I got a piece of rope from our waiter, left my bike locked to the rack at the restaurant, and walked home with a stray dog. I stopped at our neighbors' house so that new dog could meet their exuberant black lab Eddie, as Eddie was going to be staying with me Saturday and Sunday. The dogs got along famously.

On Sunday, I took new dog to the vet to be scanned for a microchip (he had none) and then to our local pet store for their monthly low-cost vaccine clinic.

Monday morning, I found new dog's picture while flipping through the newspaper classified ads in the adopt-a-pet section:

I was almost certain that was a picture of new dog (tentatively named Gus the night before)! I called the number in the ad and when the woman answered, I said I was calling about the dog she had for adoption. There was a pause on the line. She sighed and then said, "well, unfortunately, he ran away a few days ago." I told her that I thought I had him and she commenced to tell me his story.

Turns out that her father Jim was working on an asbestos abatement project on the Navajo Indian Reservation in Arizona and new dog was hanging around the job site. Every day, they pulled up and he was always there waiting for their arrival. A couple of the guys got attached to him and one in particular, a guy named Ray, was going to take him back home to his place in Oklahoma. Well, Ray packed up his truck with barely enough room to spare so new dog dog sat in the front passenger seat. Ray got eight miles down the road and new dog somehow hit the electric window button and rolled the window down.
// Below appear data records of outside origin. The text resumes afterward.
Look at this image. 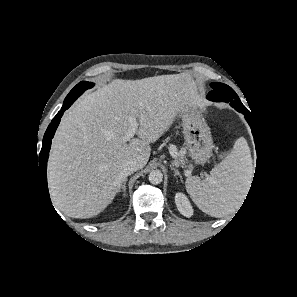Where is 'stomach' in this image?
<instances>
[{
    "instance_id": "1",
    "label": "stomach",
    "mask_w": 297,
    "mask_h": 297,
    "mask_svg": "<svg viewBox=\"0 0 297 297\" xmlns=\"http://www.w3.org/2000/svg\"><path fill=\"white\" fill-rule=\"evenodd\" d=\"M188 155L196 164L205 163L212 156L213 140L202 113L195 105L180 112Z\"/></svg>"
}]
</instances>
Ray pulled over to remedy the situation and when he did, new dog jumped out and ran back towards the reservation. Ray called Jim who was still at the reservation and he ended up bringing the dog (they call him Red Rover) back to Boise in hopes of finding a good home for him.

Red Rover Gus escaped out of Jim's yard by jumping from a bench over the fence. Apparently, Jim was home for one day before leaving again for another job and Red Rover Gus got pretty stressed out by all of the change, hence his escape. Jim and I made plans for him to come by and pick up Red Rover Gus. He was headed back to Texas that evening, would see Ray again, and could try to hand off Red Rover Gus to Ray once again.
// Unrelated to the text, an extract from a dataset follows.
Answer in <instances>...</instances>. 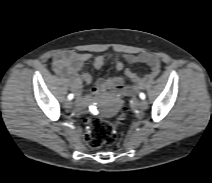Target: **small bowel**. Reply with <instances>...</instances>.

When Jim came by, Red Rover Gus was clearly excited to see him. We chatted for a while and I probed him about his plans. Was Ray a good guy? Did he think this was going to be a good home? Oh yes, he said, Ray and his wife have several acres in Oklahoma City with horses and other dogs. I could sense hesitation, though, and when I pressed a little, he said that he really wants to keep Red Rover Gus but his wife and family don't want him. He was hoping they would come around but he felt compelled to take Red Rover Gus to Ray since he didn't have time to rectify the escape route before he left that evening.

I offered to keep Red Rover Gus for a few days to give Jim additional time to think on it or work on his family. He agreed and said he would call when he returned on Saturday. If his family failed to come around, Jim would see Ray again later in the summer and we agreed that I should continue to try and find Gus a permanent home locally. When Jim left, Red Rover Gus was decidedly upset, whining and pacing for the remainder of the evening (except when I took him over to see Eddie for a play date, during which they both ran around like banshees).
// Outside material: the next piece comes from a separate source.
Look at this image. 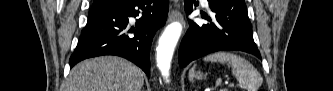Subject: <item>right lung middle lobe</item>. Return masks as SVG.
Listing matches in <instances>:
<instances>
[{"label": "right lung middle lobe", "mask_w": 333, "mask_h": 91, "mask_svg": "<svg viewBox=\"0 0 333 91\" xmlns=\"http://www.w3.org/2000/svg\"><path fill=\"white\" fill-rule=\"evenodd\" d=\"M127 1L124 0H94L92 9H103V8H111L122 5Z\"/></svg>", "instance_id": "right-lung-middle-lobe-1"}]
</instances>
Red Rover Gus is available for adoption, although I wish we could keep him. He's a really neat dog with good behavior and a calm disposition, sort of a playful but reserved Buddhist monk-type reincarnated in a dog body. A neighbor told me today that "res(ervation) dogs" are usually exceptional--generations of harsh social and living conditions means that only the smartest and strongest survive.

I've talked with several people in marketing Gus for adoption and so far everyone has said, "Oh no, I couldn't have a dog right now because of <insert reason here>." I know being a dog owner isn't for everyone and there are some that absolutely should not have pets. We will keep Gus until he finds a home: either with someone great or with us. He is proving to be a lovely dog with a kind disposition, sincere loyalty, and a unique history.